Timoci Matanavou - -

La rencontre inaugurale de la saison de Top 14 entre Toulouse et Castres au stade Ernest Wallon a offert un très beau spectacle. Défaits par les Toulousains en demi-finale l’année passée, les Castrais ont à nouveau subi la supériorité de leurs adversaires (23-22).

Le Stade Toulousain se méfiait de ce premier match de la saison face à un Castres Olympique qui lui avait posé des soucis l’an dernier. Surtout, les hommes de Guy Novès sont habituellement mis en difficultés en début d’exercice, à l’image de sa défaite inaugurale l’année passée sur la pelouse de Bayonne. Pour la deuxième fois seulement depuis 1998, les Haut-Garonnais avaient l’honneur de recevoir pour la première journée de championnat, dans un stade Ernest-Wallon imprenable depuis le printemps 2010. Côté Tarnais, il s’agissait de laver l’affront mais aussi de rompre une malédiction.
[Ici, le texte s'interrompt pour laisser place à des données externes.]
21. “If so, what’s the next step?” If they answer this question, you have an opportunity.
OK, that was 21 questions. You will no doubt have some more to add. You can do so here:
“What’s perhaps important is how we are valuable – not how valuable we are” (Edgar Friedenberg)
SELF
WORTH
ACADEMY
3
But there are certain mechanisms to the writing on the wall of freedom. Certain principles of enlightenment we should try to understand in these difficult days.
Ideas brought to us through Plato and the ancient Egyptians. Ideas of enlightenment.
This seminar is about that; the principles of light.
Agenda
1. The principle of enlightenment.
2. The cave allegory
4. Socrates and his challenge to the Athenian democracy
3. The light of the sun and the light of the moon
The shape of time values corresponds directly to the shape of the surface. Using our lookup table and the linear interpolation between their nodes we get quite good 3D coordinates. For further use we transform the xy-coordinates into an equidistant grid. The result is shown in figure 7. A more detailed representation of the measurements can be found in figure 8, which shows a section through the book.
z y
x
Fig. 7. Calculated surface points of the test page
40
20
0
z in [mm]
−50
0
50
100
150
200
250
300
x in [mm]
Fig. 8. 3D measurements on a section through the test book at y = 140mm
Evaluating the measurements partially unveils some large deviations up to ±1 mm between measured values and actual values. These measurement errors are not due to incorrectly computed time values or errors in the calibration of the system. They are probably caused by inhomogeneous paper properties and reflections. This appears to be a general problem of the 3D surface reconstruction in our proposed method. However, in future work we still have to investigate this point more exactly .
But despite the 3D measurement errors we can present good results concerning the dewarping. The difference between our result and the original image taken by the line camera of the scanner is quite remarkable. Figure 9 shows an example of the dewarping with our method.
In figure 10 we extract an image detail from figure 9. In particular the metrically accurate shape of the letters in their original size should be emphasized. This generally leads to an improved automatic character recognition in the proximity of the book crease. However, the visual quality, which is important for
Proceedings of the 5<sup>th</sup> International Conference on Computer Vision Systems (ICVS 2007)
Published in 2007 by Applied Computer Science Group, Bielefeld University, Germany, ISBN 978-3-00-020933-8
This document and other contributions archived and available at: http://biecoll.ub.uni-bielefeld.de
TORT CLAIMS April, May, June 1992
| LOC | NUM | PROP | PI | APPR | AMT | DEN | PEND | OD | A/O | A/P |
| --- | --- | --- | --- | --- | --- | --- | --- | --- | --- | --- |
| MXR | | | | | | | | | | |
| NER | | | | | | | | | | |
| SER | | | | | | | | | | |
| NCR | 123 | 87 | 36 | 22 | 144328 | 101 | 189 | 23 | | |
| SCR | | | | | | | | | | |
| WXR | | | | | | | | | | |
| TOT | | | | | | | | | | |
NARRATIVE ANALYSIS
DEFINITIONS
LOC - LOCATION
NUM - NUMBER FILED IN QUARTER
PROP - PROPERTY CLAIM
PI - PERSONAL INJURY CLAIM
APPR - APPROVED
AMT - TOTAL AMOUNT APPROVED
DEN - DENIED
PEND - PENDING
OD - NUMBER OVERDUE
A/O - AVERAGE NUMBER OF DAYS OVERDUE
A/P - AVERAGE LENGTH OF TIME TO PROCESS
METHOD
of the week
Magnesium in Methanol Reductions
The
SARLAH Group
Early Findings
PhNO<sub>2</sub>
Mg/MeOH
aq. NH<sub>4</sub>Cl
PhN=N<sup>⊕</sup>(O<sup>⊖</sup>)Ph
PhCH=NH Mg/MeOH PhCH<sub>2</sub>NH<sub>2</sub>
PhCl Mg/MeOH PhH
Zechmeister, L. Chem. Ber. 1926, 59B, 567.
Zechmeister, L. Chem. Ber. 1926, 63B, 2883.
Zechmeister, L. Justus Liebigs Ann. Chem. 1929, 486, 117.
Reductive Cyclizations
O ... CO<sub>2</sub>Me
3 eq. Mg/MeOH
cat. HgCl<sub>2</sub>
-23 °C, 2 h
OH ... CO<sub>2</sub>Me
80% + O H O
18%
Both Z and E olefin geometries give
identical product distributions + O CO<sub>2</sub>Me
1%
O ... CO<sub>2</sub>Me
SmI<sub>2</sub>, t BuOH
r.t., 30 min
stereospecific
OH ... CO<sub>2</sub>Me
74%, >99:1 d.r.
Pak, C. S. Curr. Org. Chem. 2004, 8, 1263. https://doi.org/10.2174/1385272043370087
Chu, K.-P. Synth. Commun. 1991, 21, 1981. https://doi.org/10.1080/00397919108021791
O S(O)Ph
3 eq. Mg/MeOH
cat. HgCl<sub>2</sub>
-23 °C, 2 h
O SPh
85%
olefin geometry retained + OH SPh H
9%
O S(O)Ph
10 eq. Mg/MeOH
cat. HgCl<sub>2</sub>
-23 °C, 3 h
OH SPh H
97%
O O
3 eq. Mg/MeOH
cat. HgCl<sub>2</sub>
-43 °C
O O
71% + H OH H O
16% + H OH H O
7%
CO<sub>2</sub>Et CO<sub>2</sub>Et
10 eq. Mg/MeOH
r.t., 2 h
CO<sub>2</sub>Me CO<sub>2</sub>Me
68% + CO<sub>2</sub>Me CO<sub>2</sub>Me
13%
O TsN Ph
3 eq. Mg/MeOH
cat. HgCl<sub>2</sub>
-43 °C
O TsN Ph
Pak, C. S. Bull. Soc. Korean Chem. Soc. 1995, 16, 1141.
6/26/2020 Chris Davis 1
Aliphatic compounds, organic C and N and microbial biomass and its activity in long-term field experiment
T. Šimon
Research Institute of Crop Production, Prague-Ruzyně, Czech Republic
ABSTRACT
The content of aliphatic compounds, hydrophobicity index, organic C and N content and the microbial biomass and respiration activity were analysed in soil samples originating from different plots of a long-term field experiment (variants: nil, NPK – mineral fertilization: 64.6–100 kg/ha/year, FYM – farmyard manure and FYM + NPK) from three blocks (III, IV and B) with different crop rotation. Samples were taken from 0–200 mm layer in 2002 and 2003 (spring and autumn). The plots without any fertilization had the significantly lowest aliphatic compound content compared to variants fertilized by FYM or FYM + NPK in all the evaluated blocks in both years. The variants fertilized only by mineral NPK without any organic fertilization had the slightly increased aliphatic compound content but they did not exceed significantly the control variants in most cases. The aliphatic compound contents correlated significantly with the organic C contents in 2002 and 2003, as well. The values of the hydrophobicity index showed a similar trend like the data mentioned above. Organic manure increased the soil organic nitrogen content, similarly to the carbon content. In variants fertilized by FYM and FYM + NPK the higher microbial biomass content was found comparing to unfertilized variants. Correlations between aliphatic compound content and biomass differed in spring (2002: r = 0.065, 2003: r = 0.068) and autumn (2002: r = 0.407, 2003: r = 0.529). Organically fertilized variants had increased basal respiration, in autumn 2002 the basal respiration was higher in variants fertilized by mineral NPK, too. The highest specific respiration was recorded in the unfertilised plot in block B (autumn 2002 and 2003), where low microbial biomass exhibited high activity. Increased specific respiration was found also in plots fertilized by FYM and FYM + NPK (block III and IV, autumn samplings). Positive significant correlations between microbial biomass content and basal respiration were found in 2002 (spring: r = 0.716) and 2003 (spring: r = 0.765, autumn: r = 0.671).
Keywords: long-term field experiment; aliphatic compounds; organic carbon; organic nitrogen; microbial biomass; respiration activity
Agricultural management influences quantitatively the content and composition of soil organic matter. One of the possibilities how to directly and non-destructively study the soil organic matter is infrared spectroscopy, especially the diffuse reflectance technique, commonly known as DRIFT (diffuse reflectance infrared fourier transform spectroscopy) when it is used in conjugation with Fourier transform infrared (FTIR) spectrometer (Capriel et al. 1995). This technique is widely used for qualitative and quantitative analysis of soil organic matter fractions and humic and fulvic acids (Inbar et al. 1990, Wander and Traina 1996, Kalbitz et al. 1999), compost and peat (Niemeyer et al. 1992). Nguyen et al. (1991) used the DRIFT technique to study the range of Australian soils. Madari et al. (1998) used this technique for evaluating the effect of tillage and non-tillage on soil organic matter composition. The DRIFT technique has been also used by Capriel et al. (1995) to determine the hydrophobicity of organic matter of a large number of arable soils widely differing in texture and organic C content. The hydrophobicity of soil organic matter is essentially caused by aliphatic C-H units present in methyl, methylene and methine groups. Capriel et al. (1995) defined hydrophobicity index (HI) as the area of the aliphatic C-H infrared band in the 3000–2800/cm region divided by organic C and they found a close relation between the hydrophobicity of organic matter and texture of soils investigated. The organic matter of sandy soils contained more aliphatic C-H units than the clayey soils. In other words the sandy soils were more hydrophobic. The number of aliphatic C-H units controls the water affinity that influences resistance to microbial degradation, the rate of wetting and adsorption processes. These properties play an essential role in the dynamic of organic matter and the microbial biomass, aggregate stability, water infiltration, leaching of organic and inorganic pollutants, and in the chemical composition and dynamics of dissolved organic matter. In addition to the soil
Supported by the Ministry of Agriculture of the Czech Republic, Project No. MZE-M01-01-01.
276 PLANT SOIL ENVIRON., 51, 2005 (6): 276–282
Le XV cher à Pierre Fabre était incapable de s’imposer en terres voisines depuis 34 ans…

Au moment d’en découdre, les deux équipes semblaient pourtant oublier tous ces chiffres et se jetaient à corps perdus dans le combat. A ce petit jeu, les Castrais tiraient d’abord leur épingle du jeu avant que peu à peu, les Toulousains ne reprennent le contrôle du match, secoués par leur capitaine Dusautoir lors de la pause rafraîchissement (20e). Portés par leur enthousiasme, les deux squads multipliaient approximations et fautes au sol que Beauxis et Mc Allister sanctionnaient d’un côté comme Kockott de l’autre. Les commandements raccourcis sur entrée en mêlée semblaient déjà porter leur fruit, dans un secteur où Toulouse imposait sa domination (15-9, 39e).

Matanavou sauve les siens

La blessure de leur troisième ligne Diarra semblait alors réveiller des Tarnais, profitant de l’apathie haut-garonnaise pour finir dans l’en-but grâce à une magnifique percée de leur demi de mêlée Kockott (15-17). Les doubles champions de France, vexés, provoquaient alors de nombreuses échauffourées dans laquelle leurs adversaires ne donnaient pas leur part au chien. Bouilhou pour les Rouge et Noir et Bernard côté Blanc et Bleu payaient la note, avertis d’un carton jaune.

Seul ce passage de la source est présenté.